───── Material for this task
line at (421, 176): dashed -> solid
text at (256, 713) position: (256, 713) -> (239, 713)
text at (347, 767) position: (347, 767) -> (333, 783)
──────────
───── Material for this task
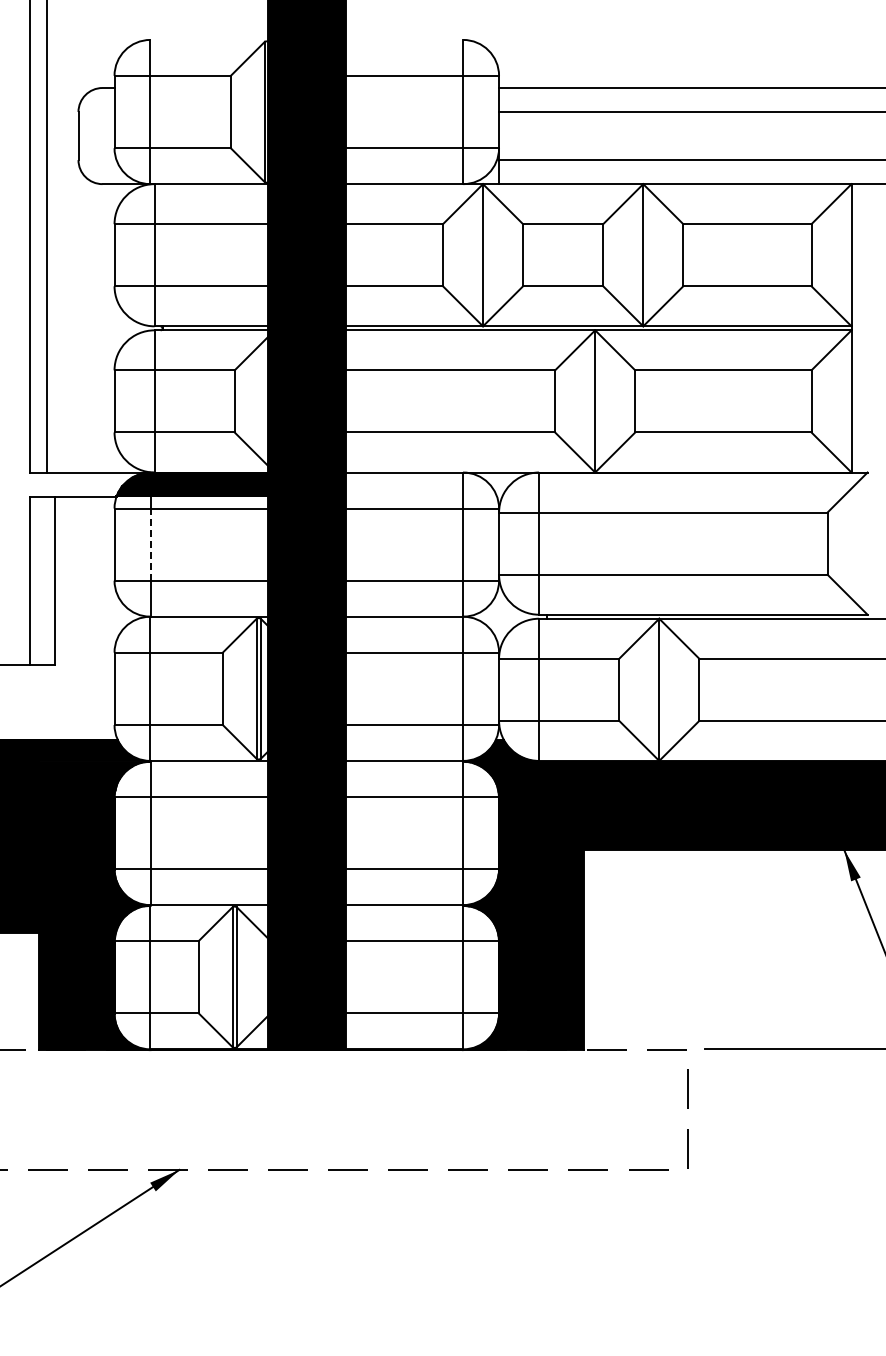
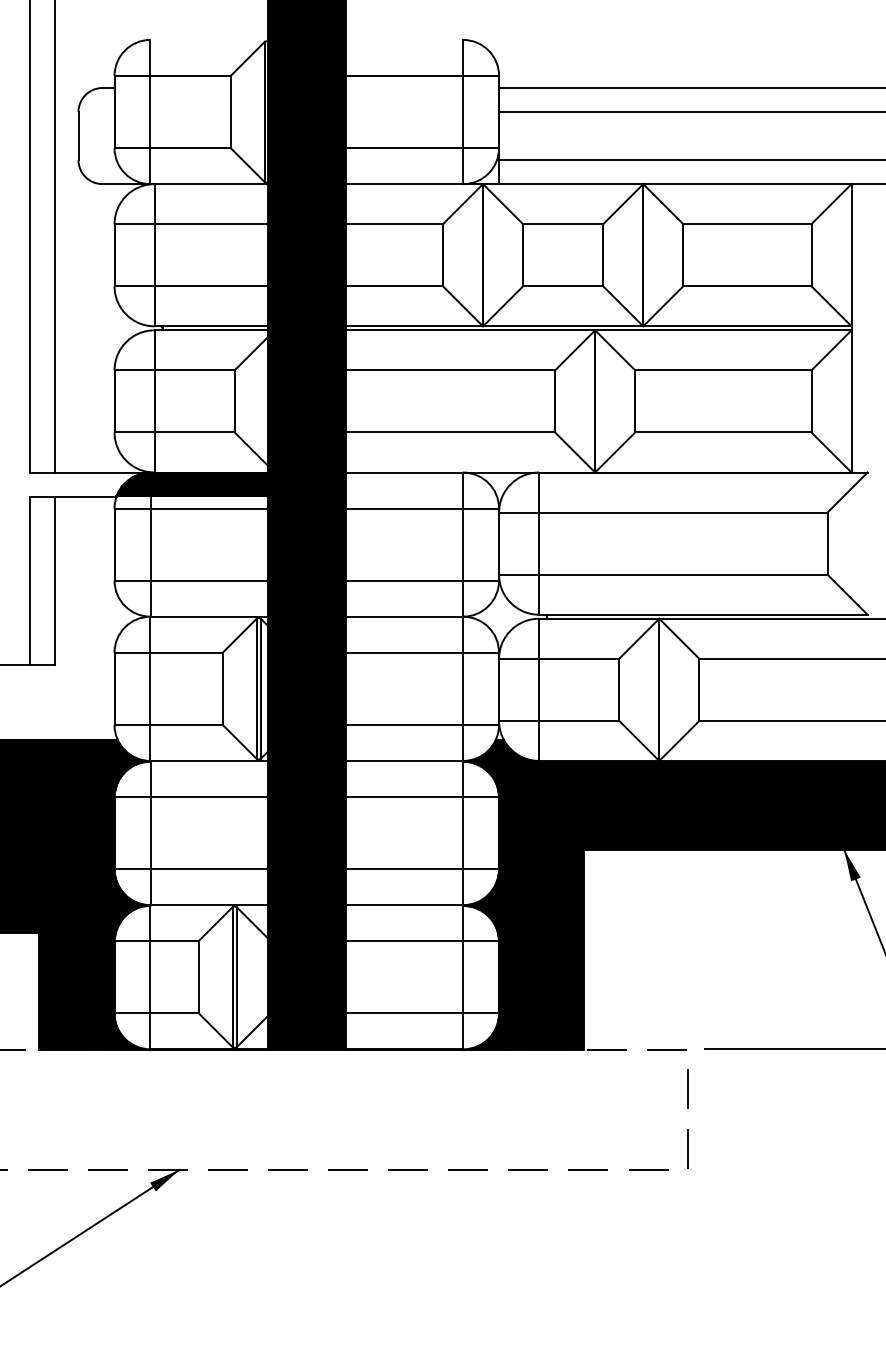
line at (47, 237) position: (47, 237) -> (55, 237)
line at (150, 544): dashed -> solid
──────────
### What is being asked:
Starting with the entry that contains "line at (421, 176): dashed -> solid" and going on through the entry that contains "text at (347, 767)", write those entries out again with "position" switched to "location" and nothing else changed.

### The output:
line at (421, 176): dashed -> solid
text at (256, 713) location: (256, 713) -> (239, 713)
text at (347, 767) location: (347, 767) -> (333, 783)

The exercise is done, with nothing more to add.